0
votes

I have a 4x4x256 tensor and a 128x256 matrix. I need to multiply each 256-d depth-wise vector of the tensor by the matrix, such that I get a 4x4x128 tensor as a result.

Working in Numpy it's not clear to me how to do this. In their current shape it doesn't look like any variant of np.dot exists to do this. Manipulating the shapes to take advantage of broadcasting rules doesn't seem to provide any help. np.tensordot and np.einsum may be useful but looking at the documentation is going right over my head.

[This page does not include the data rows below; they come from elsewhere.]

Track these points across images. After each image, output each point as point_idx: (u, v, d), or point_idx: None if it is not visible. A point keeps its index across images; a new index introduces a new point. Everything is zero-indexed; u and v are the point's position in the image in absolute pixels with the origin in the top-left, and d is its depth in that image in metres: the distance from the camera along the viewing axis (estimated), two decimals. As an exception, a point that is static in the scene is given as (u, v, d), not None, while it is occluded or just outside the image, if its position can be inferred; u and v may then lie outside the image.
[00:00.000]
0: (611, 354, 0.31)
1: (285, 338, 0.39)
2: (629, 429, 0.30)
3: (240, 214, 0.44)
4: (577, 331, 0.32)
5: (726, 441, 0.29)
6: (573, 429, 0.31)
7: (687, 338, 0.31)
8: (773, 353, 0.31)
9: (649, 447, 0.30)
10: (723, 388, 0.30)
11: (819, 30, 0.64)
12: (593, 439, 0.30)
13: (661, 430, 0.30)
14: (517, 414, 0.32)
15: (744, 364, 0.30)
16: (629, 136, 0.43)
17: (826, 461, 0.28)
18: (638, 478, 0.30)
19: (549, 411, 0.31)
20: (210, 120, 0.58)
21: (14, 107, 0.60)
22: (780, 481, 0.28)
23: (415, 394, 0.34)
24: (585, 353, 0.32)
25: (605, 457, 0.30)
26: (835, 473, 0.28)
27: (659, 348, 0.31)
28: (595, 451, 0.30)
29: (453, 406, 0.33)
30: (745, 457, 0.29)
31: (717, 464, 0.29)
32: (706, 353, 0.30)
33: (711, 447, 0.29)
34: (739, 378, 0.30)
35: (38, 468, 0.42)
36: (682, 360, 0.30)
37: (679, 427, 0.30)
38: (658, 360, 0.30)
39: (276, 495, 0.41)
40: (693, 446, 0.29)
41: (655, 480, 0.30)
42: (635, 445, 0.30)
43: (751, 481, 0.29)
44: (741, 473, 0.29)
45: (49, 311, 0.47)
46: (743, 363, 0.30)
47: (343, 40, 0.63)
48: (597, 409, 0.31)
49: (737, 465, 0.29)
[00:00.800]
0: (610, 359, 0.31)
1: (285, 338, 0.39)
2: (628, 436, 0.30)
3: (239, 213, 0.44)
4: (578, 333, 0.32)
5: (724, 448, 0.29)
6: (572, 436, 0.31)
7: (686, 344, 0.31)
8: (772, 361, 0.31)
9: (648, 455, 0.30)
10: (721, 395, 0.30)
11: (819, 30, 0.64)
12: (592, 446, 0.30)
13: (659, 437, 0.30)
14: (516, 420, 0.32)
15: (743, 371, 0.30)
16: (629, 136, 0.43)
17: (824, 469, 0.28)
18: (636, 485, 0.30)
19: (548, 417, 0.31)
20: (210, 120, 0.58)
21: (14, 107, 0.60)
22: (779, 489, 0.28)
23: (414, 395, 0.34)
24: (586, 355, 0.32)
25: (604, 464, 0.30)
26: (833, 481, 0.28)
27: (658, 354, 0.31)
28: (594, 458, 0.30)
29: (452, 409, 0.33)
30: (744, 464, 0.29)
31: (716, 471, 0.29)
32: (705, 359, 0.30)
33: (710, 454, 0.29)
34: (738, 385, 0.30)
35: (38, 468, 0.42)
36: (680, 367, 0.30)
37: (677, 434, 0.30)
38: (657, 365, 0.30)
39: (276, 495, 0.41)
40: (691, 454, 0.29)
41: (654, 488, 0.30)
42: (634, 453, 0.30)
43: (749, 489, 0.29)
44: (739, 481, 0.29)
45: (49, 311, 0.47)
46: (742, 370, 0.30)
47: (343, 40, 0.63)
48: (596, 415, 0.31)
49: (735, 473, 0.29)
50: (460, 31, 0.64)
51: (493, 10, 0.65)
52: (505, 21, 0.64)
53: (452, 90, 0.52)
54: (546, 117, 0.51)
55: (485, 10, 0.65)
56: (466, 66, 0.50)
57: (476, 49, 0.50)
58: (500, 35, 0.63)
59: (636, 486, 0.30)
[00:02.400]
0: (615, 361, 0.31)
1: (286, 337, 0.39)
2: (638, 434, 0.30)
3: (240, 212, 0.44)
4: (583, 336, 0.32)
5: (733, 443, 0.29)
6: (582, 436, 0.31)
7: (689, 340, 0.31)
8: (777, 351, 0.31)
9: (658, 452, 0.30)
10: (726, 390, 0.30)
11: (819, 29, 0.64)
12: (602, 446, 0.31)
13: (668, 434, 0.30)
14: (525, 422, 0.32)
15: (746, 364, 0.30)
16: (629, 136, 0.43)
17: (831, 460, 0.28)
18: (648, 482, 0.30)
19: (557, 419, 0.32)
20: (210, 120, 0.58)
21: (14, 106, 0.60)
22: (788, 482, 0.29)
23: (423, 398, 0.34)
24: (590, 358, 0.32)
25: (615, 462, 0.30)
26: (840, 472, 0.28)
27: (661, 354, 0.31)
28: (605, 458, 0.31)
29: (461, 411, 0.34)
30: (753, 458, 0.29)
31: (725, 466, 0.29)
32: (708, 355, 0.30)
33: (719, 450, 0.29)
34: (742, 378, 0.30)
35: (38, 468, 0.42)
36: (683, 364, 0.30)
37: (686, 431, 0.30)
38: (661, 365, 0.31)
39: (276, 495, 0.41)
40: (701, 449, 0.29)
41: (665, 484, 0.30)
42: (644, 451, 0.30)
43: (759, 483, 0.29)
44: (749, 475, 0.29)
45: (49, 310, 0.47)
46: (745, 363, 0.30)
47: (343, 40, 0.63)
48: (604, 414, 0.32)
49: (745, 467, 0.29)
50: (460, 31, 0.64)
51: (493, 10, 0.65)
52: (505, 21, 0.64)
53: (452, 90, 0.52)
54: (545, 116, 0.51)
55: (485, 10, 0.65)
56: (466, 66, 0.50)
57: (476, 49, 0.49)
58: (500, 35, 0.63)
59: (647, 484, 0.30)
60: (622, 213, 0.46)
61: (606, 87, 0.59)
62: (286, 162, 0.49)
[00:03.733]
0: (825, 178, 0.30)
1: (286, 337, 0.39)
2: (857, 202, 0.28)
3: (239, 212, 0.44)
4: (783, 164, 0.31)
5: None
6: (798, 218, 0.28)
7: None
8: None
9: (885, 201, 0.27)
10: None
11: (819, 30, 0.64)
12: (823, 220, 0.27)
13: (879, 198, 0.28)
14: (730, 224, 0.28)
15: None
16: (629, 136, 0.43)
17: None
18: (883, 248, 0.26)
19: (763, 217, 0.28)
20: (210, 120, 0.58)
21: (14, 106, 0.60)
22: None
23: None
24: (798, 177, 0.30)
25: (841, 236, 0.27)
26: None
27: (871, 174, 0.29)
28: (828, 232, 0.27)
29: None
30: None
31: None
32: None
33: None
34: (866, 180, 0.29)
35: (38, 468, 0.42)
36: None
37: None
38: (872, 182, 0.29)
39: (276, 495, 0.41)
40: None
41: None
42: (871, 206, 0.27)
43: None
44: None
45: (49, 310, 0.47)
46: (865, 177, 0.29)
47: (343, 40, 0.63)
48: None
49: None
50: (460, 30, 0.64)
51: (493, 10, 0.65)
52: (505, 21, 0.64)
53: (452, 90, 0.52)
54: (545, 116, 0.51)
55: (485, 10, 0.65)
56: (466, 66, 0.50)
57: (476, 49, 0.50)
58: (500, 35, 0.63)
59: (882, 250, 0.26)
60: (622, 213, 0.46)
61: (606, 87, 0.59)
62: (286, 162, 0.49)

Is there an efficient way to do this?

1

1 Answers

1
votes

You can use np.einsum to do this operation. An example with random values:

a = np.arange(4096.).reshape(4,4,256)
b = np.arange(32768.).reshape(128,256)
c = np.einsum('ijk,lk->ijl',a,b)
print(c.shape)

Here, the subscripts argument is: ijk,lk->ijl
From your requirement, i=4, j=4, k=256, l=128
The comma separates the subscripts for two operands, and the subscripts state that the multiplication should be performed over the last subscript in each tensor (the subscript k which is common to both the tensors).

The tensor subscript after the -> states that the resultant tensor should have the shape (i,j,l). Now depending on the type of operation you are performing, you might have to retain this subscript or change this subscript to jil, but the rest of the subscripts remains the same.